PA4 - Tiled Matrix Multiplication

Objective

Implement a tiled dense matrix multiplication routine using shared memory. Note: you will not need to transpose any matrix for PA4.

Instructions

Edit the code in the code tab to perform the following:

Allocate device memory
Copy host memory to device
Initialize work group dimensions
Invoke OpenCL kernel
Copy results from device to host
Deallocate device memory
Implement the matrix-matrix multiplication routine using shared memory and tiling

Files and Directories

Makefile: Automates the compilation and execution process for the project.
main.c: Source code for the tiled matrix multiplication using OpenCL.
Dataset/dataset_generator.py: Source code for generating random matrices.
kernel.cl: OpenCL kernel file for performing tiled matrix multiplication.

How to Compile

The main.c, kernel.cl files contains the code for the programming assignment. It can be run by typing make from the PA4 folder. It generates a solution output file.

How to Test

Use the make run command to test your program. here are a total of 11 tests on which your program will be evaluated for (functional) correctness. We will use the last test case (testcase 10) to verify if your programs meet the speedup requirements that you should get using shared memory. The timing requirements will only be strict enough to ensure students cannot submit PA3’s solution in PA4 and get credit. Use the make time command to see timing details for your kernel. Your kernel must produce a time less than 43ms.
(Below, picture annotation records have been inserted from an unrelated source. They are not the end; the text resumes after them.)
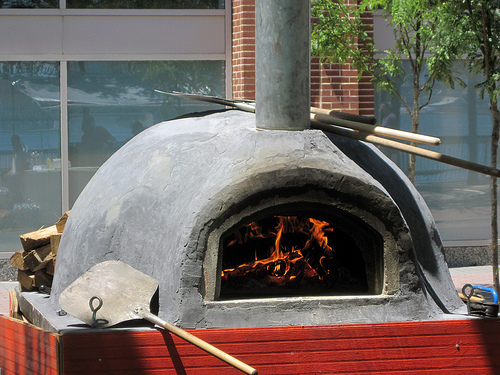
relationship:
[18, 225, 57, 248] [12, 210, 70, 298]
log of firewood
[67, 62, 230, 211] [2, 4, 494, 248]
window of building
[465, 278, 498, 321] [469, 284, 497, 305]
iron has handle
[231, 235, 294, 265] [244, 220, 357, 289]
wood in fire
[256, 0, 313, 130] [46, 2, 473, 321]
pipe on top of oven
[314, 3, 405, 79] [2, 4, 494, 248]
leaves in front of building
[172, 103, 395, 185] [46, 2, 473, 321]
top of oven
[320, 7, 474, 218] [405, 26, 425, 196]
tree has trunk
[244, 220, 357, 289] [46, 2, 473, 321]
fire in oven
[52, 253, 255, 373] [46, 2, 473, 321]
spatula next to oven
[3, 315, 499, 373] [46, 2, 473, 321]
bottom of oven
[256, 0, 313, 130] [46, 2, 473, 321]
pipe above oven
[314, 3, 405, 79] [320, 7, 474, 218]
leaves on tree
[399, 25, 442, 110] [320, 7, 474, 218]
branches on tree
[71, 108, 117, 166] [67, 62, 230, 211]
reflection in window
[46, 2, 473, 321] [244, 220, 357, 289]
oven has fire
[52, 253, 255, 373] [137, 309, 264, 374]
spatula has handle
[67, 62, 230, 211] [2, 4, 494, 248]
window in building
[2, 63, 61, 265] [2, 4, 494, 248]
window in building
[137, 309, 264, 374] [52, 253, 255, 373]
handle of spatula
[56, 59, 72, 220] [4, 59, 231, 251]
bar separating windows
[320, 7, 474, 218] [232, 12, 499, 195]
tree in background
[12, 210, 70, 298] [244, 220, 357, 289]
firewood for fire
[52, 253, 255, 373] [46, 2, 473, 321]
spatula for oven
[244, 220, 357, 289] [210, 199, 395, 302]
fire in hole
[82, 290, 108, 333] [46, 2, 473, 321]
handle on oven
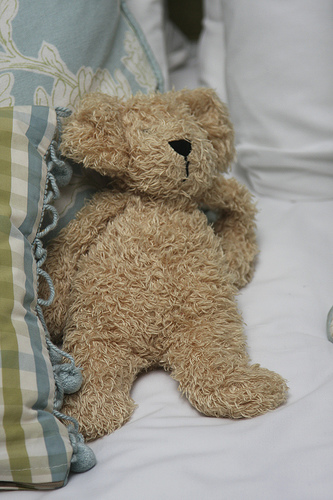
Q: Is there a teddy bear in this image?
A: Yes, there is a teddy bear.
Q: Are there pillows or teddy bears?
A: Yes, there is a teddy bear.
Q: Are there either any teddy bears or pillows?
A: Yes, there is a teddy bear.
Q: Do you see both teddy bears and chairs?
A: No, there is a teddy bear but no chairs.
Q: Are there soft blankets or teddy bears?
A: Yes, there is a soft teddy bear.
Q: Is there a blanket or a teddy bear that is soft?
A: Yes, the teddy bear is soft.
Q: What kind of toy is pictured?
A: The toy is a teddy bear.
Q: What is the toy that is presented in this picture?
A: The toy is a teddy bear.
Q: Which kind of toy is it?
A: The toy is a teddy bear.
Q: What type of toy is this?
A: This is a teddy bear.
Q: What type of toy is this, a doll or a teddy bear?
A: This is a teddy bear.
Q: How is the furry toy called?
A: The toy is a teddy bear.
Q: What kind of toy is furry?
A: The toy is a teddy bear.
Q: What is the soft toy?
A: The toy is a teddy bear.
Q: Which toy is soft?
A: The toy is a teddy bear.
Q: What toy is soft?
A: The toy is a teddy bear.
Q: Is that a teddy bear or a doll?
A: That is a teddy bear.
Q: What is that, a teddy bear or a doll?
A: That is a teddy bear.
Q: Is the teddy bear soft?
A: Yes, the teddy bear is soft.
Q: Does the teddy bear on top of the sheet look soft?
A: Yes, the teddy bear is soft.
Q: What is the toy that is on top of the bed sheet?
A: The toy is a teddy bear.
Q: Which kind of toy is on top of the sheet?
A: The toy is a teddy bear.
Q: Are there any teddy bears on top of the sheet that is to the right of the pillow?
A: Yes, there is a teddy bear on top of the bed sheet.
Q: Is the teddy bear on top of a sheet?
A: Yes, the teddy bear is on top of a sheet.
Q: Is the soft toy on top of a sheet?
A: Yes, the teddy bear is on top of a sheet.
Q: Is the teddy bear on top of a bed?
A: No, the teddy bear is on top of a sheet.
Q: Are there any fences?
A: No, there are no fences.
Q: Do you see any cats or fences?
A: No, there are no fences or cats.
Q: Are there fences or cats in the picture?
A: No, there are no fences or cats.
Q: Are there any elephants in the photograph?
A: No, there are no elephants.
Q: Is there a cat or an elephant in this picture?
A: No, there are no elephants or cats.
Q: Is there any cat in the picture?
A: No, there are no cats.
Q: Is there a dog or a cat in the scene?
A: No, there are no cats or dogs.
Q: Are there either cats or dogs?
A: No, there are no cats or dogs.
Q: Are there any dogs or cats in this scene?
A: No, there are no cats or dogs.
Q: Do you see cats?
A: No, there are no cats.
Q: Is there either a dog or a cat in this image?
A: No, there are no cats or dogs.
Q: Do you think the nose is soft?
A: Yes, the nose is soft.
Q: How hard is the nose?
A: The nose is soft.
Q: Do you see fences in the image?
A: No, there are no fences.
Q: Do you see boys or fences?
A: No, there are no fences or boys.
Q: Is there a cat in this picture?
A: No, there are no cats.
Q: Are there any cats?
A: No, there are no cats.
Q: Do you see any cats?
A: No, there are no cats.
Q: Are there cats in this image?
A: No, there are no cats.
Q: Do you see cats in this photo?
A: No, there are no cats.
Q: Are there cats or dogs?
A: No, there are no cats or dogs.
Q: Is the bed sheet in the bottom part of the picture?
A: Yes, the bed sheet is in the bottom of the image.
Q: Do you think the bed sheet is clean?
A: Yes, the bed sheet is clean.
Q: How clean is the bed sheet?
A: The bed sheet is clean.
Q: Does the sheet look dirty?
A: No, the sheet is clean.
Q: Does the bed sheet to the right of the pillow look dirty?
A: No, the bed sheet is clean.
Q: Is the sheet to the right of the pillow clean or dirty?
A: The bed sheet is clean.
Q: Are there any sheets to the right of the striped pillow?
A: Yes, there is a sheet to the right of the pillow.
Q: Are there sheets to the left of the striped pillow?
A: No, the sheet is to the right of the pillow.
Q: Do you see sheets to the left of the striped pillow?
A: No, the sheet is to the right of the pillow.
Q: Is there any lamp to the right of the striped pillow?
A: No, there is a sheet to the right of the pillow.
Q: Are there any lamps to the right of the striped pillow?
A: No, there is a sheet to the right of the pillow.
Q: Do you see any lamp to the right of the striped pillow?
A: No, there is a sheet to the right of the pillow.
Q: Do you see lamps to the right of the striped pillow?
A: No, there is a sheet to the right of the pillow.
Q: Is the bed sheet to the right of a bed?
A: No, the bed sheet is to the right of a pillow.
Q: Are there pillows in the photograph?
A: Yes, there is a pillow.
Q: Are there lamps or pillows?
A: Yes, there is a pillow.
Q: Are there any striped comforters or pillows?
A: Yes, there is a striped pillow.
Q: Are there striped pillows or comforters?
A: Yes, there is a striped pillow.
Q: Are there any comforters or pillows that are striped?
A: Yes, the pillow is striped.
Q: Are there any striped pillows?
A: Yes, there is a striped pillow.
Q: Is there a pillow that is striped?
A: Yes, there is a pillow that is striped.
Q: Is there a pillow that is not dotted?
A: Yes, there is a striped pillow.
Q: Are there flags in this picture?
A: No, there are no flags.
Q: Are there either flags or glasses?
A: No, there are no flags or glasses.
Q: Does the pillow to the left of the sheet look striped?
A: Yes, the pillow is striped.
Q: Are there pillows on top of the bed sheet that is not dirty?
A: Yes, there is a pillow on top of the sheet.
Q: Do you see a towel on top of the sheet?
A: No, there is a pillow on top of the sheet.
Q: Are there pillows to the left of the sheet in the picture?
A: Yes, there is a pillow to the left of the sheet.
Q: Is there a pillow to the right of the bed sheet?
A: No, the pillow is to the left of the bed sheet.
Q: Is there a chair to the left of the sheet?
A: No, there is a pillow to the left of the sheet.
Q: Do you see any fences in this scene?
A: No, there are no fences.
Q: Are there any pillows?
A: Yes, there is a pillow.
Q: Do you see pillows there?
A: Yes, there is a pillow.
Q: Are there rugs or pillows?
A: Yes, there is a pillow.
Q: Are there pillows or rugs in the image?
A: Yes, there is a pillow.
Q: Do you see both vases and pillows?
A: No, there is a pillow but no vases.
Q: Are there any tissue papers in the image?
A: No, there are no tissue papers.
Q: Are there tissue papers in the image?
A: No, there are no tissue papers.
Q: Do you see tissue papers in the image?
A: No, there are no tissue papers.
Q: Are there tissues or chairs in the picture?
A: No, there are no tissues or chairs.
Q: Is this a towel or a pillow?
A: This is a pillow.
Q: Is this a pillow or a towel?
A: This is a pillow.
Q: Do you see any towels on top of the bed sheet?
A: No, there is a pillow on top of the bed sheet.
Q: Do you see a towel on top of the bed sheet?
A: No, there is a pillow on top of the bed sheet.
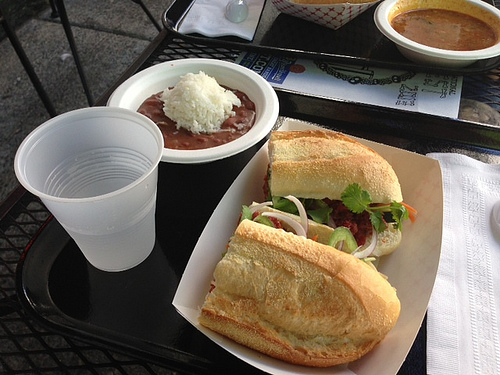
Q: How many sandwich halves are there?
A: Two.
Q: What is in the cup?
A: Water.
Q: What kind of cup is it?
A: Plastic.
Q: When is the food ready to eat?
A: Now.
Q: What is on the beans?
A: Rice.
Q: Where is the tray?
A: Table.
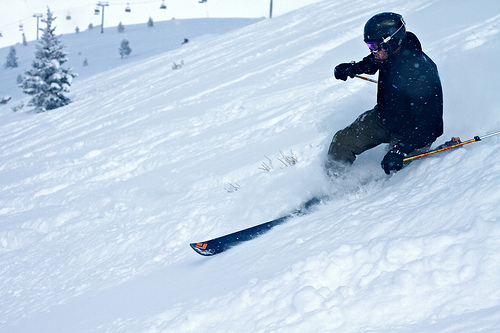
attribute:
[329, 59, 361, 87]
glove — black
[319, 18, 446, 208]
man — dressed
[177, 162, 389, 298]
ski — black, long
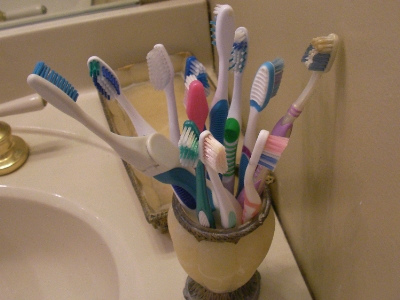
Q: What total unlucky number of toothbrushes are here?
A: 13.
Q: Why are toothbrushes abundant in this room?
A: Lots of people need them.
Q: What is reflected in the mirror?
A: The faucet handle.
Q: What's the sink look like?
A: The sink is white.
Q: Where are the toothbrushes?
A: In the toothbrush holder.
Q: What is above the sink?
A: A mirror.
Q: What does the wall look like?
A: The wall is beige.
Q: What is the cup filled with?
A: Toothbrushes.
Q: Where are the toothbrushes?
A: In a container.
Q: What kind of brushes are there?
A: Multiple and varied kind.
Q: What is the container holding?
A: Different colored toothbrushes.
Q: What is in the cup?
A: Multiple toothbrushes.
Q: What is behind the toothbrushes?
A: Tan and gold soap dish.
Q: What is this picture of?
A: Toothbrushes.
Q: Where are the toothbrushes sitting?
A: On the sink.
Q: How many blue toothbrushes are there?
A: 5.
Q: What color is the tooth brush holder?
A: Cream and brown.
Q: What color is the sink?
A: White.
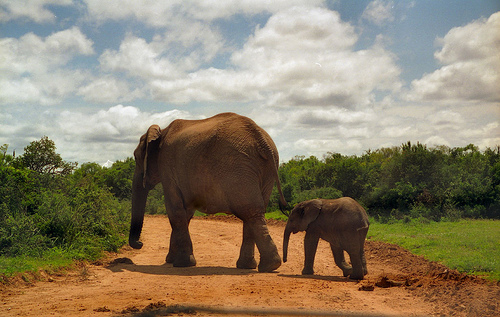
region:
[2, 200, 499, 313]
Red dirt road curves to left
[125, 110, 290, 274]
Adult mother elephant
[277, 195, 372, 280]
Baby elephant walking on a road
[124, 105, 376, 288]
Mother and baby elephants walking on a road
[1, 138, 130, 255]
Shrubbery beside the dirt road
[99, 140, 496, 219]
Bushes in the background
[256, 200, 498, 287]
Short green grass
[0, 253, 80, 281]
Short green grass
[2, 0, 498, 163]
Puffy white and grey clouds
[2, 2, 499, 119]
Patches of blue sky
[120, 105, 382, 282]
two elephants crossing over a dirt road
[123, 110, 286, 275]
a mother elephant leading her baby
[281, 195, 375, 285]
a baby elephant following its mother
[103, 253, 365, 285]
shadows of the two elephants cast on the dirt road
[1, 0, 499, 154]
a lot of clouds in the sky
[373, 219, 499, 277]
a small field of grass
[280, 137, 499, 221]
a line of trees and bushes behind the grassy field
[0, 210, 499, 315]
a crude dirt road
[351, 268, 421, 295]
chunks of dirt on the road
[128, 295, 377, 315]
a shadow cast on the dirt road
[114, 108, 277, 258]
large gray elephant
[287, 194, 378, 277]
baby elephant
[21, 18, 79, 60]
white clouds on blue sky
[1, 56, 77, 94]
white clouds on blue sky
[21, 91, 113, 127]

Dataset Generation (Optional)

The dataset required to test the program is already generated. If you are interested in how the dataset is generated please refer to the dataset_generator.py file in the Dataset folder. To recreate the dataset, run the dataset_generator.py file.

Submission

Submit the main.c and kernel.cl files on Gradescope. Preserve the file name and kernel file name as the kernel name is used to identify and time the kernel code. Gradescope will only accept 1 submission per hour. Please do not use Gradescope to time your code.

Grading

You will be graded on correctness (95pts) and on your time on a 1080ti. Times subtract from your correctness.

$\text{kernel runtime} \geq 43 \text{ms} : -95 \text{pts}$
$40 \text{ms} \leq \text{kernel runtime} < 43 \text{ms} : -10 \text{pts}$
$15 \text{ ms} \leq \text{kernel runtime} < 40 \text{ ms} : -5 \text{pts}$
$\text{kernel runtime} < 15 \text{ ms} : -0 \text{pts}$

These times will be on the leaderboard

Optional

Like last PA, we have a optional section on the PA for bragging rights. A major point behind using OpenCL is applying the same kernel to many devices. So also on the leaderboard are three other devices (a CPU, a Google Pixel Fold’s GPU, and a Thundercomm Rubik Pi’s GPU):

Platform	Device
Intel® OpenCL	Intel® Xeon® Platinum 8275CL
Portable Computing Language	NVIDIA GeForce GTX 1080 Ti
Google Tensor	Mali-G710 r0p0
Qualcomm Dragonwing™	Qualcomm Adreno™ 643

Good implementations may optimize for one device, great implementations will optimize for many devices that you are targeting for.

Hint 0: if you looked for “//@@ Hint”, you will find how to identify the platform and device name, in case that is useful for optimizing per device. Hint 1: You will not have access to the RubricPis and phones and the rate limit still applies on gradescope. What kind of optimizations can you do just without device access but with publically available information about the device? How do you reduce trial and error here?